Maui Land reports first quarter loss
KAHULU - Maui Land & Pineapple Co. Inc. is reporting a first quarter loss of $2.7 million, or 33 cents per share, compared to a $13.2 million loss, or $1.65 per share, in the same quarter last year.
Consolidated revenues were $10.7 million for both first quarters.
In explaining the improved performance, the company cited better operating performance and overhead cost reductions. It also pointed Monday to $3.4 million of gains due to the termination of the company's post-retirement life insurance plan and the elimination of medical benefits for nonbargaining retirees.
In December, the company ceased its agriculture segment operations, which generated an operating loss of $2.5 million in the first quarter of 2009.
Hawaiian Electric reports profit up
HONOLULU - The company that supplies most of the electricity in Hawaii is reporting consolidated net income for the first quarter of $27.1 million, or 29 cents per share.
Monday's report from Hawaiian Electric Industries Inc. compares to $20.4 million, or 22 cents per share, for the first quarter of 2009.
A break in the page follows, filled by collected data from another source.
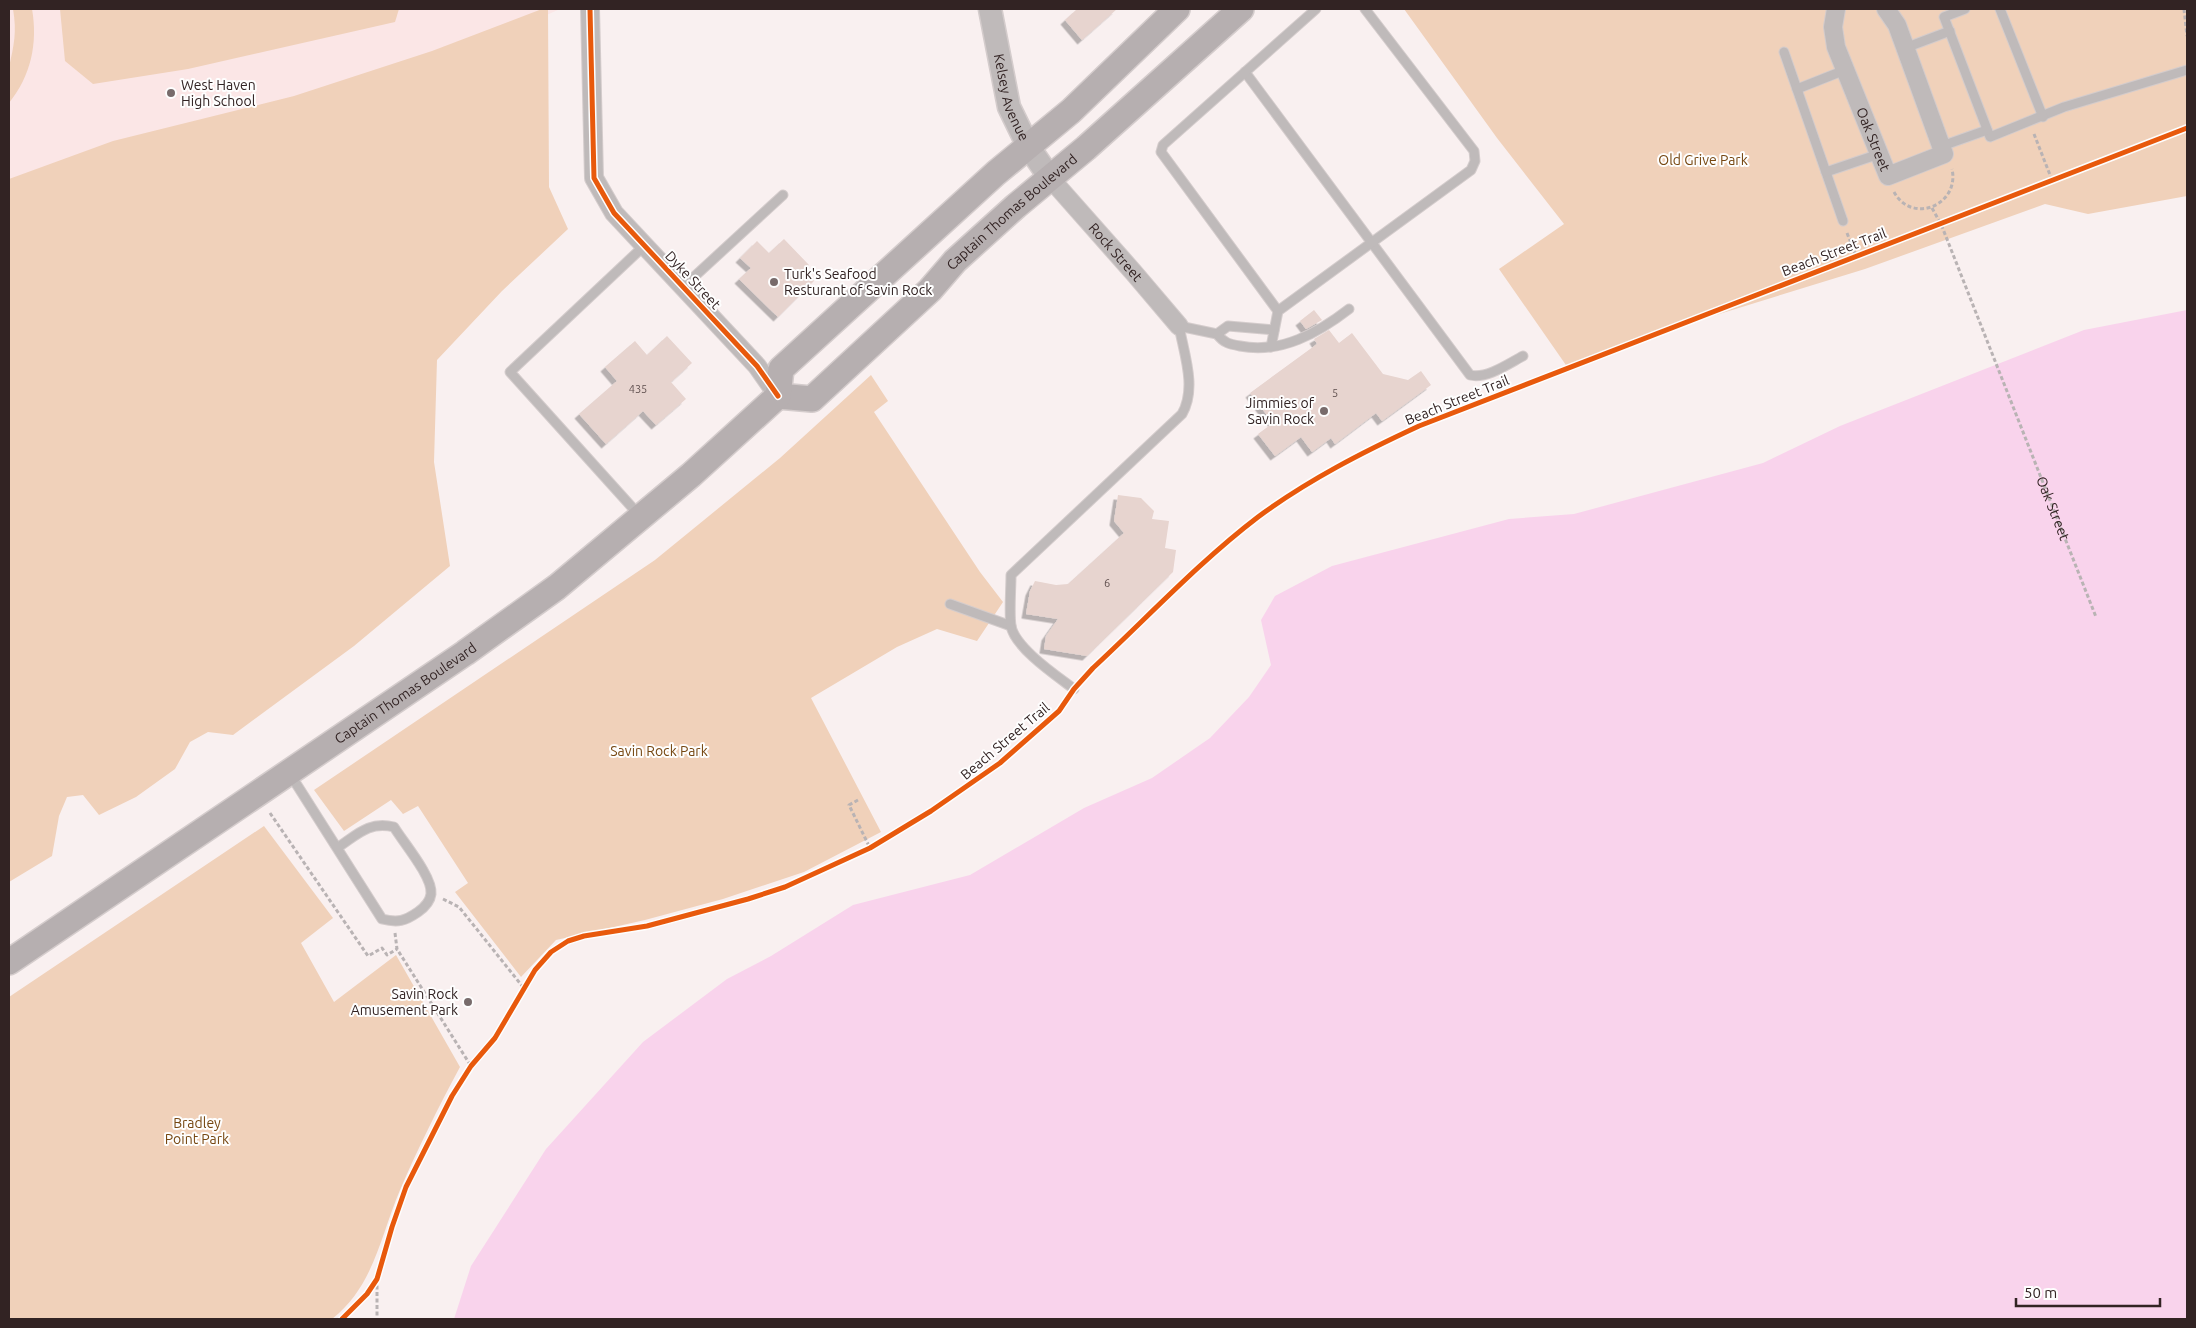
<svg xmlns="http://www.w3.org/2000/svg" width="2196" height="1328" font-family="Ubuntu,sans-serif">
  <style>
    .built { fill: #fbe6e6 }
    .green { fill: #f0d1ba }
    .water { fill: #f9d3ec }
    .building { fill: #e7d4cf; filter: url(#shadow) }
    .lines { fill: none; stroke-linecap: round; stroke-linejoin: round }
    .service-casing { stroke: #d4cccc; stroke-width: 11 }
    .minor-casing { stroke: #d4cccc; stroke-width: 20 }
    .tertiary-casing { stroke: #d4cccc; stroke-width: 25 }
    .secondary-casing { stroke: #d4cccc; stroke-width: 28 }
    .path { stroke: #b9b3b4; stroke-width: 3; stroke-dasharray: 4 2.5; stroke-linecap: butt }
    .service { stroke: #bfbaba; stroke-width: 9 }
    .minor { stroke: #bfbaba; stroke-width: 18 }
    .tertiary { stroke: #bfbaba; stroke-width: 22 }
    .secondary { stroke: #b6afb0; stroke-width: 25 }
    .cycleway-casing { stroke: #fefefe; stroke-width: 8 }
    .cycleway { stroke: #e8590c; stroke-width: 5 }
    .poi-dot { fill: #786b6b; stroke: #fefefe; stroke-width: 2 }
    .labels { text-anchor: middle; stroke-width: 4; stroke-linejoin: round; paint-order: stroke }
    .number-label { font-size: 11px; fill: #5f4f4e }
    .poi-label { font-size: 14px; fill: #322323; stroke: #fefefe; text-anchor: start }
    .street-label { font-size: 14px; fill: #322323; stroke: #fefefe }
    .park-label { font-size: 14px; fill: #764711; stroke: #fefefe }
  </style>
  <defs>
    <filter id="shadow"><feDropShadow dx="-4.5" dy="4.5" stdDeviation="0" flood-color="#0004"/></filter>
  </defs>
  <rect width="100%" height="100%" fill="#f9f0f0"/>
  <!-- built -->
  <polygon class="built" points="9,9 560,9 500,36 9,184"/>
  <!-- green -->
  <g class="green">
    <path d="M13,9h19c6,34 -1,67 -23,94 0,-11 -2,-25 0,-36 5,-22 8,-35 4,-58z"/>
    <polygon points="60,9 399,9 395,22 188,69 93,84 65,61"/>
    <polygon points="542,9 548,9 549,187 568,229 502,291 437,360 434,462 450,566 354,646 233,735 208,732 190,742 175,769 136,797 99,815 83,795 67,797 59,816 52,856 9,882 9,179 113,141 294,96 432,51"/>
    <polygon points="1404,9 2187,9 2187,196 2088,214 2045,204 1865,269 1661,332 1568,368 1499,269 1564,224 1497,138"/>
    <polygon points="871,375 888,401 874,412 980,572 1003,602 977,641 937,629 897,647 811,698 881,832 804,872 723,899 645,920 556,940 521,977 455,892 468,883 418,806 403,814 391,800 344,831 314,790 655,560 780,458"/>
    <path d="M264,826l69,92 -32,25 33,59 62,-47 64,112c-22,41 -42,81 -60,123 -20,47 -26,96 -68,129h-323v-322z"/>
  </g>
  <!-- water -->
  <polygon class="water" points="2187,310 2187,1319 454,1319 471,1266 546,1149 643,1042 727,979 771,956 853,905 970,875 1084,808 1152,778 1210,738 1249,697 1271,665 1261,620 1275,596 1332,566 1509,519 1574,514 1763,463 1840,426 2084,330"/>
  <!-- building -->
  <g class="building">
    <polygon points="1077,9 1117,9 1082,40 1065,20"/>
    <polygon points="784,239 809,265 804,270 814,281 778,317 739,279 751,268 740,258 757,241 769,253"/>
    <polygon points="1314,310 1322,320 1306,329 1300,321"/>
    <polygon points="1329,330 1339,343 1352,333 1383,374 1408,380 1421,371 1431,385 1382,421 1376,413 1335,444 1331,438 1312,452 1301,437 1275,456 1258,434 1273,423 1250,393 1317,344 1314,339"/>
    <polygon points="667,336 692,363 671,382 686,399 656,425 643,411 606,444 579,414 617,381 605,367 635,341 647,355"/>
    <polygon points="1118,495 1141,498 1154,511 1152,519 1169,521 1165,548 1176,550 1173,572 1087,656 1044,649 1046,636 1058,619 1026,614 1030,591 1035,581 1056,585 1068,584 1124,533 1114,521"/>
  </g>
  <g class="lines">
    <defs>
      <g id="service">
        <polyline points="1965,9 1944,17 1990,137 2064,107 2187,70"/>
        <polyline points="2000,9 2043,117"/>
        <polyline points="1905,48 1950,31"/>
        <polyline points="1784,52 1843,221"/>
        <path d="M1245,72l225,303c17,4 38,-11 53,-19"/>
        <polyline points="1797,89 1845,70"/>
        <polyline points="1942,146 1987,130"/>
        <polyline points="1826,172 1879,154"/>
        <polyline points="683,287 783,195"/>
        <polyline points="1278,311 1161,152 1163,145 1316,9"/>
        <path d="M1274,330l-46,-4 -11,8c7,9 12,10 23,12 41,8 78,-13 109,-37"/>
        <polyline points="1271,347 1278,311 1471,170 1475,161 1474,151 1365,9"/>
        <polyline points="639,515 510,372 645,245"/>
        <polyline points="950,604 1011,626"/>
        <path d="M1074,689c-17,-13 -59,-41 -63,-63 -2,-14 0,-36 0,-51l171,-161c15,-26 2,-60 -3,-88l38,8"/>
        <path d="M290,774l92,145c16,4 23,2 36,-7 7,-5 12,-10 13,-18 2,-17 -28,-52 -37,-67 -26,-6 -37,8 -57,21"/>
      </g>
      <g id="minor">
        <polyline points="590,9 594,178 614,213 757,366 778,396"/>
        <path id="s2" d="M1836,9l-3,18 3,20 52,129 56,-22 -47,-129 -11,-16"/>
        <path id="s3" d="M1050,178l84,95 45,53"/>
      </g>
      <g id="tertiary">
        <path id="s4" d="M990,9l19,98 19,39 22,32"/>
      </g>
      <g id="secondary">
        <path id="s5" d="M778,396l34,3 118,-109 25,-29 61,-55 70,-58 155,-139"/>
        <path id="s6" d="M9,962l456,-309 92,-66 134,-112 87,-79 3,-27 215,-196 75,-62 106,-102"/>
      </g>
    </defs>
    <!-- service casing -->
    <use href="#service" class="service-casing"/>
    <!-- minor casing -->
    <use href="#minor" class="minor-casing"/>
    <!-- tertiary casing -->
    <use href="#tertiary" class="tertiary-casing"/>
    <!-- secondary casing -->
    <use href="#secondary" class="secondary-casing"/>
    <!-- path -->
    <g class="path">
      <polyline points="2184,9 2187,36"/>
      <polyline points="2034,134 2052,180"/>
      <path d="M1894,192c18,33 66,13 58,-23"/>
      <path id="s1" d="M1932,208l9,16 155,393"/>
      <polyline points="1847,233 1856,256"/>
      <polyline points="858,800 849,805 870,848"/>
      <polyline points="270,813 368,956 382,948 387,955 397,949"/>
      <polyline points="443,899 459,907 523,987"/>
      <polyline points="395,933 397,949 471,1066"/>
      <polyline points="377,1279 377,1319"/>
    </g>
    <!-- service -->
    <use href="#service" class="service"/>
    <!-- minor -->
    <use href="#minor" class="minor"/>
    <!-- tertiary -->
    <use href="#tertiary" class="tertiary"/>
    <!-- secondary -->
    <use href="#secondary" class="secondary"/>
    <defs>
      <g id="cycleway">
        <polyline points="590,9 594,178 614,213 757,366 778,396"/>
        <path d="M342,1319l25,-25 10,-15 15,-52 14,-40 46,-91 19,-30 24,-28 40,-68 16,-18 17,-11 16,-5 63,-10 101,-27 37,-12 85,-39 61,-37 69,-48 59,-52 15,-22 19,-21c54,-50 106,-106 165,-151 50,-37 105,-65 161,-91l768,-298"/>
      </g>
    </defs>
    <!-- cycleway casing -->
    <use href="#cycleway" class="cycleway-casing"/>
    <!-- cycleway -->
    <use href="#cycleway" class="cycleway"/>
  </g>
  <!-- markers -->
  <g class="poi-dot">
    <circle cx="171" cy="93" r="5"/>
    <circle cx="774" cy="282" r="5"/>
    <circle cx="1324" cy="411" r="5"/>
    <circle cx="468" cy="1002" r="5"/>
  </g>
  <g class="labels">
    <!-- number labels -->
    <g class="number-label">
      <text x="638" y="393">435</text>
      <text x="1335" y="397">5</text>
      <text x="1107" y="587">6</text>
    </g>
    <!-- poi labels -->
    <g class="poi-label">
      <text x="181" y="90">West Haven<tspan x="181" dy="16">High School</tspan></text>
      <text x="784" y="279">Turk's Seafood<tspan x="784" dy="16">Resturant of Savin Rock</tspan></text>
      <text x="1314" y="408" text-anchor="end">Jimmies of<tspan x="1314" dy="16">Savin Rock</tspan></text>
      <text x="458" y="999" text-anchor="end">Savin Rock<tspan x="458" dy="16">Amusement Park</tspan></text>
    </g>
    <!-- street labels -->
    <g class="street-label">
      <text dy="5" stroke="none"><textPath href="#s4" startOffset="91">Kelsey Avenue</textPath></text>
      <text dy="5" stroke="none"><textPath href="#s2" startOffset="138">Oak Street</textPath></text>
      <text dy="5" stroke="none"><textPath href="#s5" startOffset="308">Captain Thomas Boulevard</textPath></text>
      <text dy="5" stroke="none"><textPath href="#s3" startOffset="99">Rock Street</textPath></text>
      <text transform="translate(1834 252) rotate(-21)" y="5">Beach Street Trail</text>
      <text transform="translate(693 280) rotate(47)" y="5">Dyke Street</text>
      <text transform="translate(1457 400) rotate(-22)" y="5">Beach Street Trail</text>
      <text dy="5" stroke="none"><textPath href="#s1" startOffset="324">Oak Street</textPath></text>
      <text dy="5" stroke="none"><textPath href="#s6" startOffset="479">Captain Thomas Boulevard</textPath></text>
      <text transform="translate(1005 741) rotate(-40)" y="5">Beach Street Trail</text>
    </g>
    <!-- park labels -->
    <g class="park-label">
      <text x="1703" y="165">Old Grive Park</text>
      <text x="659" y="756">Savin Rock Park</text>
      <text x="197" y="1128">Bradley<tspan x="197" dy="16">Point Park</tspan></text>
    </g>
  </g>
  <!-- border -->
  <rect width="2196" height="1328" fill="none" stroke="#322323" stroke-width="20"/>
  <!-- scale -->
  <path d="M2016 1298v8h144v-8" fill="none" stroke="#322323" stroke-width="2.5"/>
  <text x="2024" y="1298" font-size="15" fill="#322323" stroke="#fefefe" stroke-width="4" paint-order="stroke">50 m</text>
</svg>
HEI President and CEO Constance H. Lau said the company is making solid progress in improving the performance of its operating companies. She says HEI continues to focus on improving its utilities' returns, which remain significantly below their allowed rates of return.
Lau said the company looks forward to completing the final major phase of a performance improvement project at its subsidiary American Savings Bank next quarter.
More residents take early retirement
HONOLULU - More Ha-waii residents are taking early retirement benefits from Social Security as a way to make ends meet as the economic downturn costs them their jobs.
Social Security figures show 9,612 island residents filed for early retirement benefits last year. That's up about 15 percent from 2008 and 36 percent from 2005.
The state director of AARP Hawaii, Barbara Kim Stanton, notes taking the benefits as early as 62 years of age means smaller monthly Social Security checks.
Jane Yamamoto-Burigsay of the Social Security Administration office in Hawaii said some who have lost their jobs are forced to take early retirement, because they have no other source of income.
City workers facing furloughs
HONOLULU - Honolulu city workers are looking at the prospect of being required to take off two furlough Fridays a month in order to help balance the city's budget.
The 24 furlough Fridays that would begin in July are contained in a tentative agreement covering some 10,000 city workers represented by the Hawaii Government Employees Association and United Public Workers.
The days off would save the city an estimated $26 million. The furlough days would mean a pay cut of between 8 and 9 percent for the workers.
HGEA Executive Director Randy Perreira said there will be some exempt positions, including fire and police personnel. However, he says exempt employees would be required to take a pay cut of slightly less than 8 to 9 percent.